» **Provided information**
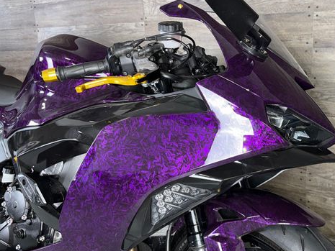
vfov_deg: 43.0
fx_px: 319
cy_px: 119
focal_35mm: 33
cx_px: 218
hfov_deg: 54.4
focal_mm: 6.76
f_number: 1.78
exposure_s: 1/20
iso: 64
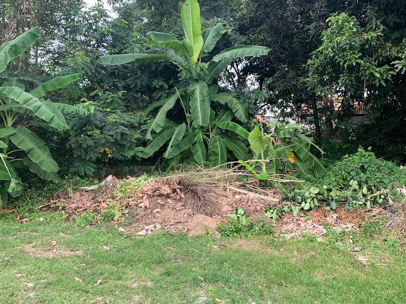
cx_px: 208
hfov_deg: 58.4
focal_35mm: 31
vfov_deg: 45.4
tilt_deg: -1.3
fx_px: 364
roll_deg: +1.8
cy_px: 145
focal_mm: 4.25
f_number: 1.8
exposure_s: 1/122
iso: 25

» **Task**
Quote the data exactly, leaving every image out of the copy.

» **Answer to this exercise**
vfov_deg: 43.0
fx_px: 319
cy_px: 119
focal_35mm: 33
cx_px: 218
hfov_deg: 54.4
focal_mm: 6.76
f_number: 1.78
exposure_s: 1/20
iso: 64
cx_px: 208
hfov_deg: 58.4
focal_35mm: 31
vfov_deg: 45.4
tilt_deg: -1.3
fx_px: 364
roll_deg: +1.8
cy_px: 145
focal_mm: 4.25
f_number: 1.8
exposure_s: 1/122
iso: 25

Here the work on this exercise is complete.